Thomas is that something that can be added to it?


----------



## Hayboy1 (Jul 19, 2008)

kingranchf350 said:


> Hayboy1,
> I have a friend here who is a dealer for Kuhn's. He has actually been doing some work with Kenny in regards to the 15 bale accumulator. They had run into a problem with the bales not wanting to slide on the table. I think they fixed it by putting poly sheets in critical areas. He is also running Kuhn's 15 bale grabbers - he did say you would need a pretty good size tractor due to the center of wieght being shifted with the grab sticking out so far. This same fella is the guy who came up with the idea of the Tie - Grab that Kuhn's is marketing. If you would like to talk to this guy let me know and I will get you his contact info.


I would love the guy's contact info. Thank -you


----------



## kingranchf350 (Dec 13, 2009)

Mike,

Sent that info to you. Hope it helps.


----------



## BCFENCE (Jul 26, 2008)

Hayboy i really dont know, All you need is a extra outlet, If your 2950 is like my old 2840 you can tie into the side, under the floor board of the tractor, All you do is tie in to get hydraylic power but you still need to put a hydraulic spool close to the seat you could use.
You maybe able to add a extra spool onto the one for your loader control valve then all you woud do then is just run your two lines to the cylinder.
THOMAS


----------



## Rodney R (Jun 11, 2008)

If you have the joystick it's no problem, just use an outlet on the back, and if you're looking into a tie grabber you'll need to use both outlets on the rear. I assume your 2950 has a cab? That would make it a little different than the 2840 that BC mentioned.... I think the 2940 was pretty close to the 2950, but I'm not sure?
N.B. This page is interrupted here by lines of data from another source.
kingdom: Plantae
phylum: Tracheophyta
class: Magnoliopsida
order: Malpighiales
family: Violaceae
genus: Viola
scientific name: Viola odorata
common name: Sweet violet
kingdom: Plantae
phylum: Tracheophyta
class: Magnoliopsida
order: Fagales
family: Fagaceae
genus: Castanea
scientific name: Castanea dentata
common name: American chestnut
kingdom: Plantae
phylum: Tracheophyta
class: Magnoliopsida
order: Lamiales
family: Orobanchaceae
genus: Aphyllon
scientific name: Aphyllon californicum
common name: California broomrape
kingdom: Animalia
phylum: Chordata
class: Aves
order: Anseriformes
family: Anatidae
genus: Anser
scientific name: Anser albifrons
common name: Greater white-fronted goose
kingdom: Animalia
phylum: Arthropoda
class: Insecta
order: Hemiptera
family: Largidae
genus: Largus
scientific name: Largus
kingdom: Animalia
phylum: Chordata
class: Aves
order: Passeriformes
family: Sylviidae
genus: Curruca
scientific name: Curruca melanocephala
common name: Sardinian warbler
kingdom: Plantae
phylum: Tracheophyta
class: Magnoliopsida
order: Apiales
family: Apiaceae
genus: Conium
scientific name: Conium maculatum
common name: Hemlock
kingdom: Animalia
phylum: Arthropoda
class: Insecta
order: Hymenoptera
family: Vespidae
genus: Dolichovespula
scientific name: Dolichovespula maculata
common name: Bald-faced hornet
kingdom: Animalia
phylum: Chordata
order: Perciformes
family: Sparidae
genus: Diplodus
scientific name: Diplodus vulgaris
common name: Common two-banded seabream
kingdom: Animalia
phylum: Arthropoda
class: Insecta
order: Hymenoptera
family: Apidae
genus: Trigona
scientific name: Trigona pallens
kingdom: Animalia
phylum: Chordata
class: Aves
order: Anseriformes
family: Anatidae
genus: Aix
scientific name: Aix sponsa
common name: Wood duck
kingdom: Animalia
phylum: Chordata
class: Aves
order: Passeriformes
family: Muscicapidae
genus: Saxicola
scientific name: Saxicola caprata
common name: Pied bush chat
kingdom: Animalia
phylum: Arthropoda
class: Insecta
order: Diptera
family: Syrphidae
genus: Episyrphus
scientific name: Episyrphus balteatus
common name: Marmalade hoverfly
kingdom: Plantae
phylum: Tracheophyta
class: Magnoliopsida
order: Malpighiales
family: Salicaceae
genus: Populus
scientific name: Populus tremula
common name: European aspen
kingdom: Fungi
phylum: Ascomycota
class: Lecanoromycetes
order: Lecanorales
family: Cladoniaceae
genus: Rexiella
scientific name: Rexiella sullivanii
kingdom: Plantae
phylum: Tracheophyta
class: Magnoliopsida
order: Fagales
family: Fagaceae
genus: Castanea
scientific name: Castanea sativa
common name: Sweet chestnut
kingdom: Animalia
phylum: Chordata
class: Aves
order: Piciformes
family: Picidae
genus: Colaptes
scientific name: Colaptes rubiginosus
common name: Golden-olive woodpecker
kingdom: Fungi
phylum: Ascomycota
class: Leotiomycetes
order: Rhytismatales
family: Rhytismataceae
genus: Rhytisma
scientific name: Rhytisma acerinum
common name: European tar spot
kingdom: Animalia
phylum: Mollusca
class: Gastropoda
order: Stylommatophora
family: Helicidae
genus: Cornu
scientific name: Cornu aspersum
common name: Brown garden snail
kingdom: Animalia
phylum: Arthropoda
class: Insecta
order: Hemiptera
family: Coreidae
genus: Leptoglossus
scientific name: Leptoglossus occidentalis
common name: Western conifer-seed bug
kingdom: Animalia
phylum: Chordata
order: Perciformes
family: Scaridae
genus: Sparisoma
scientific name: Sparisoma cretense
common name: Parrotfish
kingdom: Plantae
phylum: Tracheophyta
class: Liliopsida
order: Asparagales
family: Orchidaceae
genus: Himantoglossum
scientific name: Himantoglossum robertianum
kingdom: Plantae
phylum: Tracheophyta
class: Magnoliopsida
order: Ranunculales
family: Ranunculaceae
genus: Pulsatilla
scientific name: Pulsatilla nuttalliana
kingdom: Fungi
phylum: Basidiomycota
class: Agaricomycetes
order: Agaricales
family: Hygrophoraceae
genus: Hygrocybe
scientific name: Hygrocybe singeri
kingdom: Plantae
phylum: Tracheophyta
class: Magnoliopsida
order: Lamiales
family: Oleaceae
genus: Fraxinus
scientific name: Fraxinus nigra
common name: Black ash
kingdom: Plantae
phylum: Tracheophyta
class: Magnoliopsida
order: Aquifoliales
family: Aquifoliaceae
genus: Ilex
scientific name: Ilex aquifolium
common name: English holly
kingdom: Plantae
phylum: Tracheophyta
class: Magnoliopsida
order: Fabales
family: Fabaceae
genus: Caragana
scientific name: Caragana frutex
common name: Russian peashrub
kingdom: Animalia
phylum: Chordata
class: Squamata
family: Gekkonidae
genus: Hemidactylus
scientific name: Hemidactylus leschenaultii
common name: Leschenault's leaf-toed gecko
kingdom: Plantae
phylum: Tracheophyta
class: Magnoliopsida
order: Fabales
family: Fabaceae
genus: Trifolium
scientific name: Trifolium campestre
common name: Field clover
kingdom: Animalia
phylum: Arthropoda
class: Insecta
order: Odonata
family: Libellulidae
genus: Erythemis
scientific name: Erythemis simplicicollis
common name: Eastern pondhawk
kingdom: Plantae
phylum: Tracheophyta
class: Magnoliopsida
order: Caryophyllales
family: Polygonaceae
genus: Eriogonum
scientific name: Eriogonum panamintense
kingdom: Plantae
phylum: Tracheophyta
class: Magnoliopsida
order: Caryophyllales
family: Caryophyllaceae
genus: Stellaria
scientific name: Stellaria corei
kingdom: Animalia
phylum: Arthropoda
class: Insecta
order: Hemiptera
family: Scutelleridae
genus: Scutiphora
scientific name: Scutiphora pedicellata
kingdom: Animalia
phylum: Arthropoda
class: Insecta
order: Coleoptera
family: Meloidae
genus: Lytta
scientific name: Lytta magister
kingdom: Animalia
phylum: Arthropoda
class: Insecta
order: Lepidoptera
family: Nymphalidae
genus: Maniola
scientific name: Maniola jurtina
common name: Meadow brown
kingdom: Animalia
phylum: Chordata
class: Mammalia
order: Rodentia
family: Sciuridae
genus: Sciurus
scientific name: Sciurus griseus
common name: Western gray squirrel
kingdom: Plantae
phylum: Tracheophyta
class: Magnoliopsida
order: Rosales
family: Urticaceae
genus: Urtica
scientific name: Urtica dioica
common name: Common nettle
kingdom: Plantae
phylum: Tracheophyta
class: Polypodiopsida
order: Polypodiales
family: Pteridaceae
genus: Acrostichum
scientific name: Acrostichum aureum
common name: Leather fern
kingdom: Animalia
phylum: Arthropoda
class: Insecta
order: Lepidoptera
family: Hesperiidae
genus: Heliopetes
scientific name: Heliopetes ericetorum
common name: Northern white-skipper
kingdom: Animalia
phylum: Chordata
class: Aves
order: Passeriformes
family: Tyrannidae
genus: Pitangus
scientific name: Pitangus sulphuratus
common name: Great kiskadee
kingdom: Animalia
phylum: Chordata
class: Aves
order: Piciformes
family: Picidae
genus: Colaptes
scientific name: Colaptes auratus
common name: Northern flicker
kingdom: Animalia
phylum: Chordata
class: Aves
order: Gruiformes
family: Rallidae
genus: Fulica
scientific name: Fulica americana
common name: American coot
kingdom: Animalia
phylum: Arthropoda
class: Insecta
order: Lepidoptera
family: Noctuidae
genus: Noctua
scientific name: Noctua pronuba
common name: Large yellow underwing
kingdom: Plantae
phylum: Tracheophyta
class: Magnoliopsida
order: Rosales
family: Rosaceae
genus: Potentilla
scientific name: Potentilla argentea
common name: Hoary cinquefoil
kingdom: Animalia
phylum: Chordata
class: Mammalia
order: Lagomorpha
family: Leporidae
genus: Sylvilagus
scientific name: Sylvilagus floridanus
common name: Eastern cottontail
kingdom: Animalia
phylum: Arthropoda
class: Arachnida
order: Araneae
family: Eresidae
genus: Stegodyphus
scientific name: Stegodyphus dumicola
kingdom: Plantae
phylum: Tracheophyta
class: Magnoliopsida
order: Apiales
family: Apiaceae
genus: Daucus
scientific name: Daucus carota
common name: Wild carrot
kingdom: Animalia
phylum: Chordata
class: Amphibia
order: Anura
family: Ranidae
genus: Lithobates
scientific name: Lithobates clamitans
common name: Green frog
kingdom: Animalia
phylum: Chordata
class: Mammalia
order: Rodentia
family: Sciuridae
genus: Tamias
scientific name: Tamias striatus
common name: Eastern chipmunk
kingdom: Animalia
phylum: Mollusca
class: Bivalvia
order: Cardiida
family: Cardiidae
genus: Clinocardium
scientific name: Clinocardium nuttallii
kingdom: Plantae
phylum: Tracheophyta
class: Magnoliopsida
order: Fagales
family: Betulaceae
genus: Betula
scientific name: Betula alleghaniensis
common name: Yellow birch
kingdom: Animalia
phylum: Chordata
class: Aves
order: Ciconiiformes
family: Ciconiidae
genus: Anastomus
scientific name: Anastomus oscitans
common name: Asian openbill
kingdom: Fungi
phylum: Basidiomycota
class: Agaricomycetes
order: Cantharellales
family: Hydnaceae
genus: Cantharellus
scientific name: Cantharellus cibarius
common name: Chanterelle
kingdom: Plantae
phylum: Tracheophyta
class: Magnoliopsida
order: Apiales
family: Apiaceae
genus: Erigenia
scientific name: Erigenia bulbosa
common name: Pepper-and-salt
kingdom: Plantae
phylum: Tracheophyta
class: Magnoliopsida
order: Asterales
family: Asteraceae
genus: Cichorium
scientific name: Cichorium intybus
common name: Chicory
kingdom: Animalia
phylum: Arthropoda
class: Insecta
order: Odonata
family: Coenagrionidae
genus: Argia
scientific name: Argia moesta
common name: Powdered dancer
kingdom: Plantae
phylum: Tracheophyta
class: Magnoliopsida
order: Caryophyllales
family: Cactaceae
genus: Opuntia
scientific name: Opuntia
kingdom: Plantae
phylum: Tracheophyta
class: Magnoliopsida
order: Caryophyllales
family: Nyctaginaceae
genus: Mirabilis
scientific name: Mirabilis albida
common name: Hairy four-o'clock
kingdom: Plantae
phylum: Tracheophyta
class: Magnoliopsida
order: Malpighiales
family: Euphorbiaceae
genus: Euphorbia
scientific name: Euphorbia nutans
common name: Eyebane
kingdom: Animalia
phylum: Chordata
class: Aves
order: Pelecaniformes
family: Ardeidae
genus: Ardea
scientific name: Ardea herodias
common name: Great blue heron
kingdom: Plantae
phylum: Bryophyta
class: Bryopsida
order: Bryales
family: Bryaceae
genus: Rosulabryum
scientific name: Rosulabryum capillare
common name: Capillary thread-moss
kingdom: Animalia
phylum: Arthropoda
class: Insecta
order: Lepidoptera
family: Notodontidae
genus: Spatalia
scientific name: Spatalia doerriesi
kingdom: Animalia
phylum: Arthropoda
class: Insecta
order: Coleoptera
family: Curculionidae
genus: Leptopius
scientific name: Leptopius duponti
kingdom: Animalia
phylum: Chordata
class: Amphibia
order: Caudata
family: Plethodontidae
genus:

Like was mentioned, it's just a hydraulic cyliner - Deere had made a provision to have an extra handle on the joystick, but I think it's just as easy to use the tractor remote? You'll find a nut welded up front on the loader, just below the torque tube, on the right hand frame, on the inside, and that is where you can put your disconnect for when you have the grabber off the loader.

Rodney


----------



## Hayboy1 (Jul 19, 2008)

pretty sure I do not want the tie grabber, I will just run an extra line into the back remotes. I like to do things the right way, but that is by far the easiest way to go about it I think. Thanks for your help again!


----------



## Kalla Walla Farm (Sep 27, 2010)

We have been using a Bobcat A300 and Kubota M59 backhoe for loading with the 18 bale unit the past 2 years with no problems. As noted by another in this thread, this is providing they are well cured bales.


----------